Published on : July 09, 2010
NOW! 5 VFX Nominations at the Oscars

The governors of the Academy of Motion Picture Arts and Sciences finalized the rules for the 83rd Academy Awards at its most recent meeting (June 22). The most significant change is in the Visual Effects category, which will now feature five nominees rather than three.

Academy Awards for outstanding film achievements of 2010 will be presented on Sunday, February 27, 2011, at the Kodak Theatre at Hollywood & Highland Center, and televised live on the ABC Television Network. The Oscar presentation also will be televised live in more than 200 countries worldwide.

 

Since 1963, when the Special Effects award was discontinued and new separate categories for achievements in visual effects and sound effects were established, the only period during which it was possible to have five visual effects nominees was 1977 through 1979. In only one of those years (1979) were five achievements actually recognized. Between 1980 and 1995, two or three productions could be nominated; since 1996 the rules have dictated there be exactly three nominees.

######

• **Assigned task**:
From the article on Oscar visual effects nominees, quote the passage that begins at the words "Since 1963, when" and stops after "exactly three nominees.". The lines that come next were taken from a different source.

[Dataset excerpts]
######

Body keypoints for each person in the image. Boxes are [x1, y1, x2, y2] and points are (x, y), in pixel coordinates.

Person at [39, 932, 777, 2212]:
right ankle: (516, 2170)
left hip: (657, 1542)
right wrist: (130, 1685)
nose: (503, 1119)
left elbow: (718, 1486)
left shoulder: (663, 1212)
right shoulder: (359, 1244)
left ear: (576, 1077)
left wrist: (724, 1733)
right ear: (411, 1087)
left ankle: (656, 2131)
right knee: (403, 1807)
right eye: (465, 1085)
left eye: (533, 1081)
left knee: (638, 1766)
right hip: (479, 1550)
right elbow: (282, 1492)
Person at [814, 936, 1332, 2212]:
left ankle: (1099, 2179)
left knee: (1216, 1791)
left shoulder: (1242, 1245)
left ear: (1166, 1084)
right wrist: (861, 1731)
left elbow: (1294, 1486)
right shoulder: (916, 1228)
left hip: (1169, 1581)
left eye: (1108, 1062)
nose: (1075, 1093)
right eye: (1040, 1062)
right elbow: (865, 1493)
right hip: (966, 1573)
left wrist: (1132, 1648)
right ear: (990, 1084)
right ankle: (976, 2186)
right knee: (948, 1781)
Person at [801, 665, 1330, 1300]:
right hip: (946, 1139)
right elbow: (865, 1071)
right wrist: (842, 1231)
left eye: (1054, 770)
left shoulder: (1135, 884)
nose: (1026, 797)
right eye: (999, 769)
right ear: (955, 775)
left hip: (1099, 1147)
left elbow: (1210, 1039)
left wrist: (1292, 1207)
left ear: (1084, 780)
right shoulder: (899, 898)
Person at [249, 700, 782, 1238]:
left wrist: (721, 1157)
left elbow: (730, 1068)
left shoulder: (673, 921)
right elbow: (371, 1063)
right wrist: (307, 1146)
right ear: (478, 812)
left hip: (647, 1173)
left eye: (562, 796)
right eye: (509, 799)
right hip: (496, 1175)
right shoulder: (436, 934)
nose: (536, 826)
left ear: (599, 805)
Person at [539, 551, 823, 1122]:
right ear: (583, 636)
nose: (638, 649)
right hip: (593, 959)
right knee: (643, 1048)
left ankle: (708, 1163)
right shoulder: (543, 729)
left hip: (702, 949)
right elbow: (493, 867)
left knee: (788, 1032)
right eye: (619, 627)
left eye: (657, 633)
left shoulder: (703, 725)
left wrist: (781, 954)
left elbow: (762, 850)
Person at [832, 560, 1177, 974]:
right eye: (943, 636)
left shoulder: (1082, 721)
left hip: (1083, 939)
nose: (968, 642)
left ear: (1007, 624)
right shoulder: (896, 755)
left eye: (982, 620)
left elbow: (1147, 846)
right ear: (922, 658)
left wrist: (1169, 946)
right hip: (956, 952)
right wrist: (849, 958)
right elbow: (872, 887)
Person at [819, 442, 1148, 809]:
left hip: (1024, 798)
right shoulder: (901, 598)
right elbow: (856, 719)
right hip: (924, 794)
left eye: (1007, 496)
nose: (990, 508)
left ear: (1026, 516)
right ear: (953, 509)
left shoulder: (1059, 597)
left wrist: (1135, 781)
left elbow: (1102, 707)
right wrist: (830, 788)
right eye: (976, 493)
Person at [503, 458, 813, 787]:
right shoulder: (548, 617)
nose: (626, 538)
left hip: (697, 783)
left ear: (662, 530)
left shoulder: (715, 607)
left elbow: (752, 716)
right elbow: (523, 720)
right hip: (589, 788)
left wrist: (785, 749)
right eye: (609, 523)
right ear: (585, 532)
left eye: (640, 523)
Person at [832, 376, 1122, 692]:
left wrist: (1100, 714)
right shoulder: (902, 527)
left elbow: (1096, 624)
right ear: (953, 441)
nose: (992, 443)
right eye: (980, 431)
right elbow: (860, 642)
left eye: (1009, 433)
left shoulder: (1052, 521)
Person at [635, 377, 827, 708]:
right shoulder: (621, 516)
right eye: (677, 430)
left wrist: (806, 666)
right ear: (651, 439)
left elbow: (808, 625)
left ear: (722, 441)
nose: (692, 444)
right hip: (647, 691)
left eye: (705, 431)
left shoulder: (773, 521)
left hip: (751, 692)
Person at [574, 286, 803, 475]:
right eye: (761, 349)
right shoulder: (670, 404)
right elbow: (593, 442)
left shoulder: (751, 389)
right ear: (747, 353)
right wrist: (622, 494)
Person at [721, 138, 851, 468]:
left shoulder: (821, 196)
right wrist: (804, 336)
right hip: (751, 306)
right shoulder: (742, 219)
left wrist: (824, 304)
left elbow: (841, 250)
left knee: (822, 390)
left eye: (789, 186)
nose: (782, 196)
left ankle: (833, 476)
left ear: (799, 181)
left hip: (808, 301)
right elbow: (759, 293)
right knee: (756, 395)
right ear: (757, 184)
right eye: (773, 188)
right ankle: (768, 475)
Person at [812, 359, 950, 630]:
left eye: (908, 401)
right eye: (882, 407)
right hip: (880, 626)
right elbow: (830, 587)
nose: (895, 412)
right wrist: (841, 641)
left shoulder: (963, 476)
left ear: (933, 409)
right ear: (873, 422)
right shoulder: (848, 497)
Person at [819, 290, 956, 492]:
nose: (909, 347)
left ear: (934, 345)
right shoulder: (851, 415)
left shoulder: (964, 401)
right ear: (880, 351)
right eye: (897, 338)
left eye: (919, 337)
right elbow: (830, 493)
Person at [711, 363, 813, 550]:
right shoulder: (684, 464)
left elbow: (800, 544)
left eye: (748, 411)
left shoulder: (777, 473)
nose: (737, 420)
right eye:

######

• **Output**:
Since 1963, when the Special Effects award was discontinued and new separate categories for achievements in visual effects and sound effects were established, the only period during which it was possible to have five visual effects nominees was 1977 through 1979. In only one of those years (1979) were five achievements actually recognized. Between 1980 and 1995, two or three productions could be nominated; since 1996 the rules have dictated there be exactly three nominees.